Hi there! I am a creditor with a bankruptcy case. Even though I was not granted anything; during the settlement talks the judge ordered a stay from any professionals billing while the settlement was being ironed out with the fine details. 2 questions: If this is the case, can my attorney continue to bill me on the judge made that order? and secondly, if the settlement falls apart; does the billing start up again from the date of the stay? or does it begin the date of the settlement that doesn't settle?
Submitted: 1 year ago.
Category: Bankruptcy Law
Expert:  CalAttorney2 replied 1 year ago.

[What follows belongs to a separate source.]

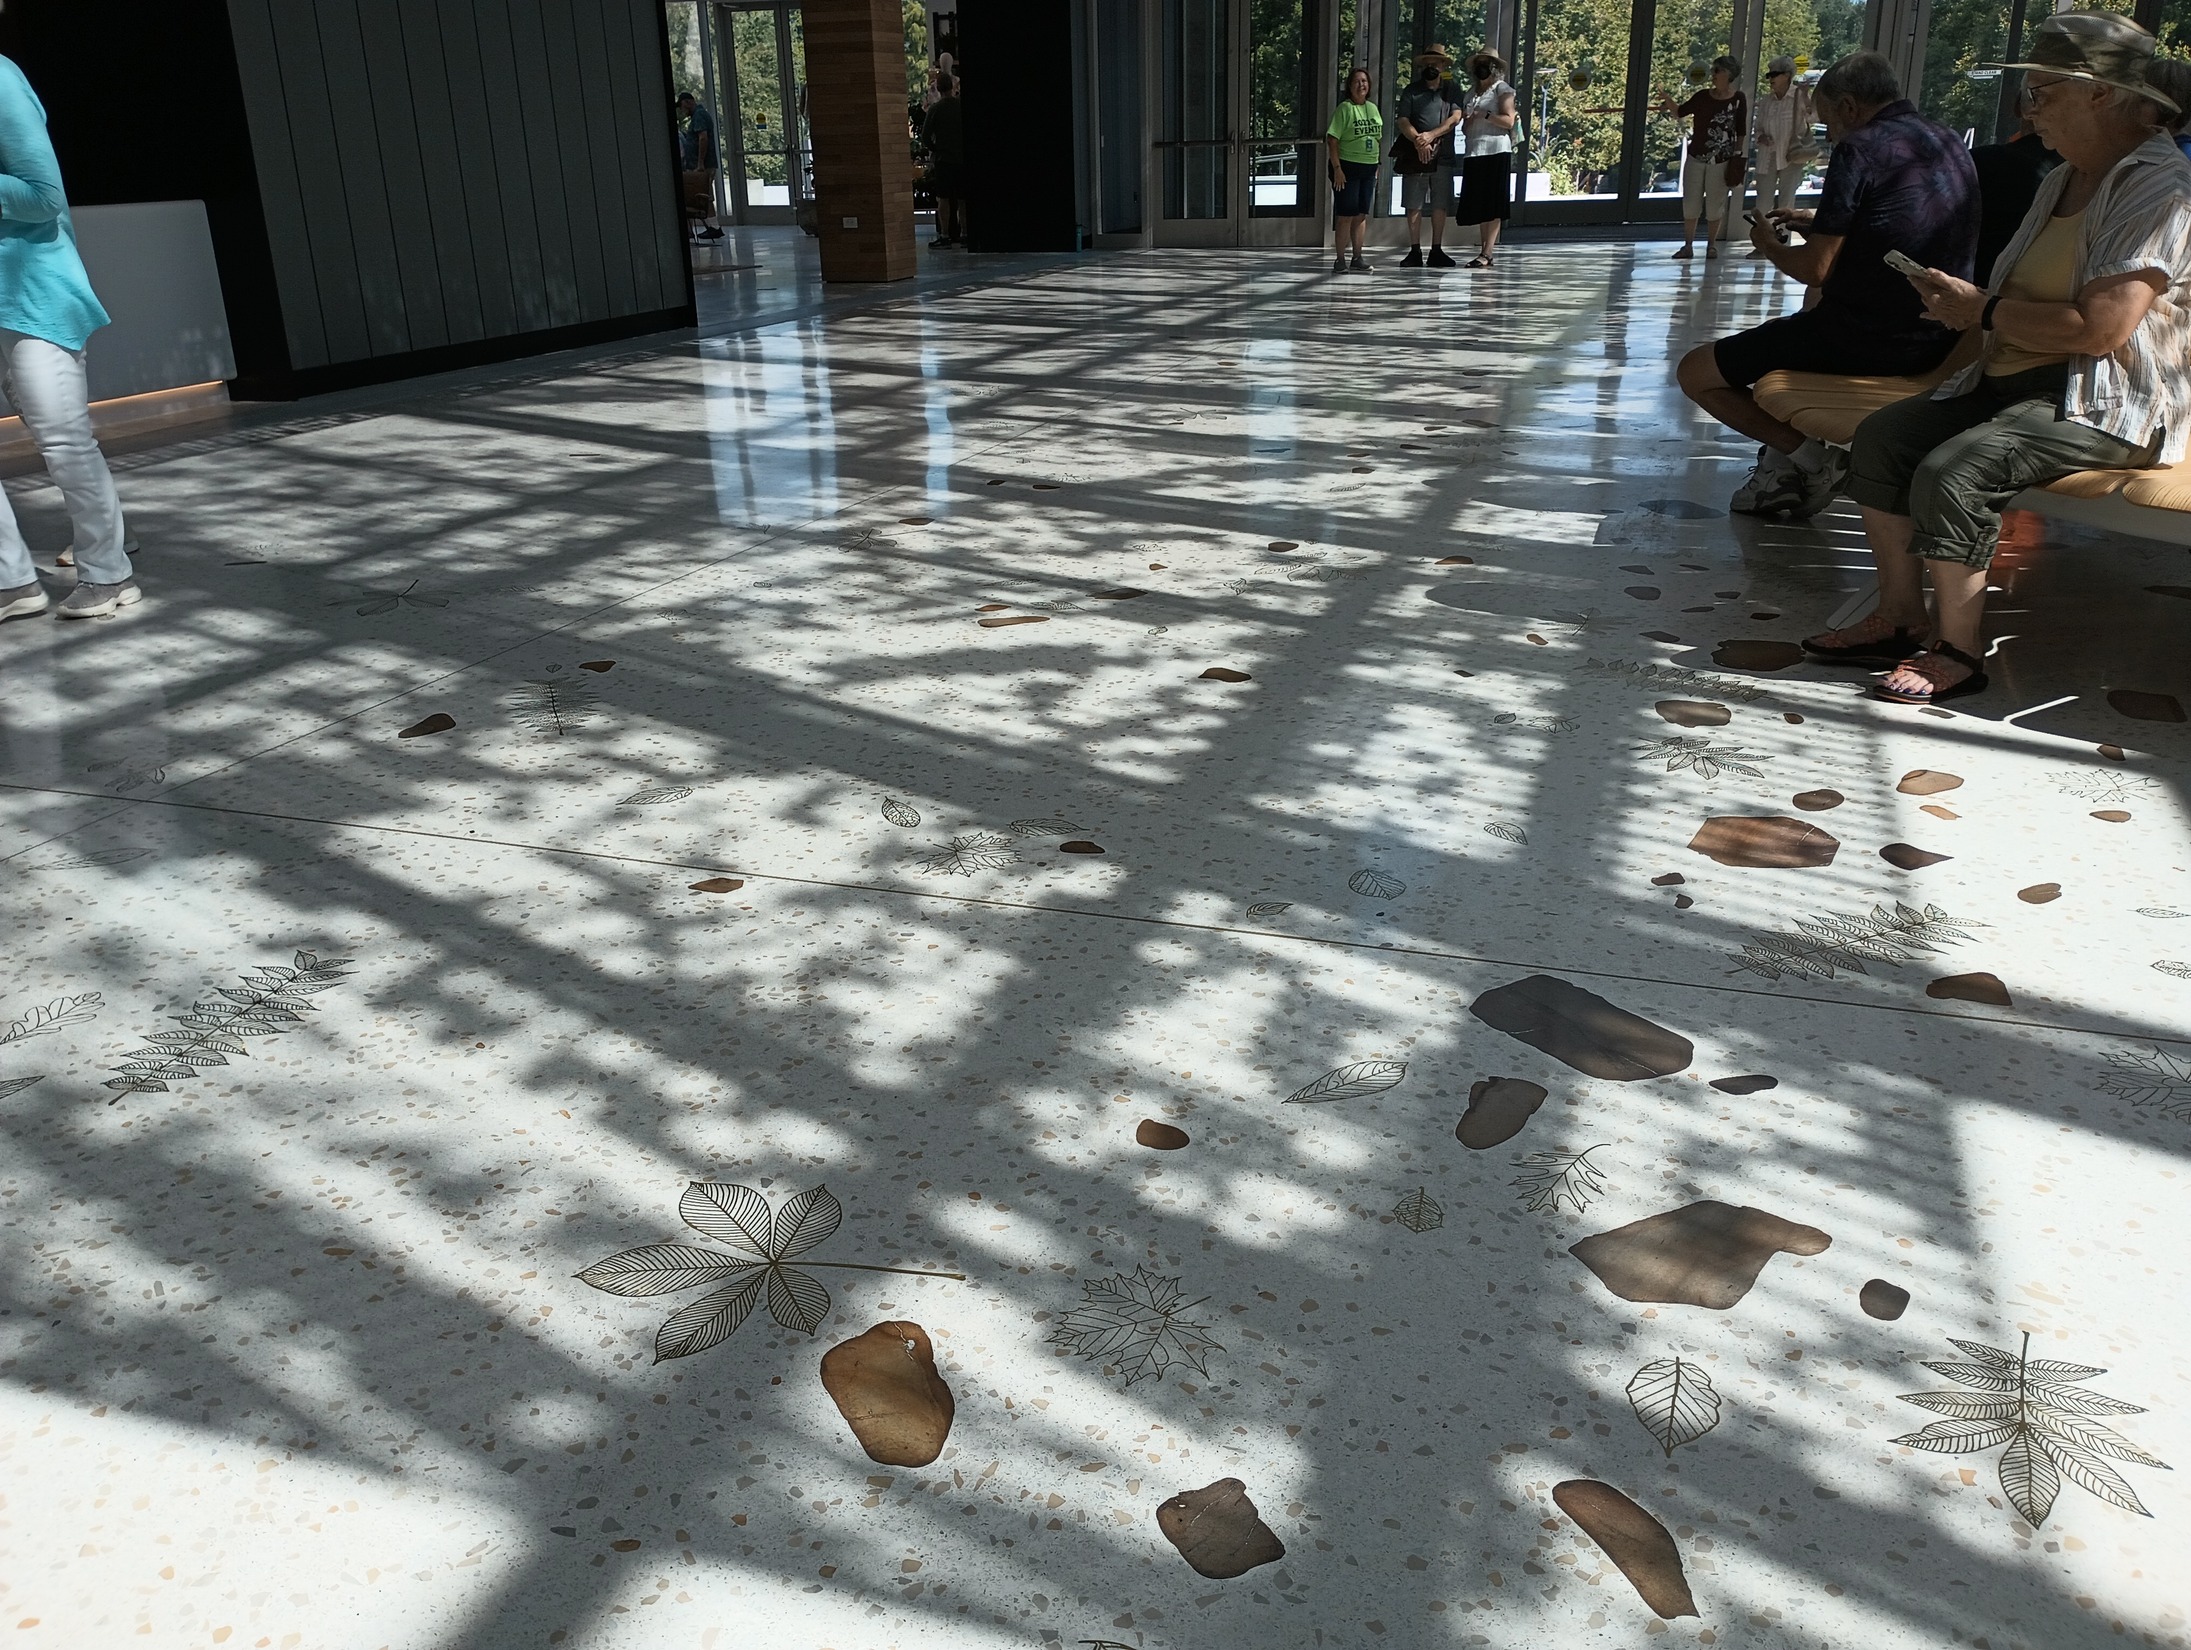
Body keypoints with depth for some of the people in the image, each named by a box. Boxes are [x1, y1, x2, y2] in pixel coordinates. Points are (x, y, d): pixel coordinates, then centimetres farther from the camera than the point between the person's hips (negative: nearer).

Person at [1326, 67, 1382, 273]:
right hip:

Dear Customer,This is a very unusual court order. So the terms of the order are going to be based very specifically on what exactly the court stated.(This is not something that I can point to a general Bankruptcy Code provision or Federal Rules of Bankruptcy Procedure for the answer).But, if the court order says "All" professionals, this should include your attorney.If the court order provides a "stay" this usually means that this is a pause or "suspension" on billing (so the professional services should not be billed during this time).There of course is a question as to whether the professionals are supposed to offer their services for free during this time, or whether they are simply to delay billing (I can't tell you what the answer is to this significant question of interpretation is based only on what you posted here - and likely the court order is ambiguous - however, if the court is trying to encourage the professionals to rapidly reach a settlement, this would lean towards an interpretation that they are working for free, and they should not be dragging their feet).If the settlement falls apart, billing would resume, but based on what you stated "while ironing out the fine details" - it appears that a general settlement has already been reached - if this falls apart, the parties are probably going to need to appear in court to notify the judge - this is probably going to be the demarcation for new billing - but again the court order is not very clear.I hope this helps a little bit, unfortunately ambiguous or open ended orders leave a lot of room for interpretation and misinterpretation, but I do hope this helps put some reference points together for you.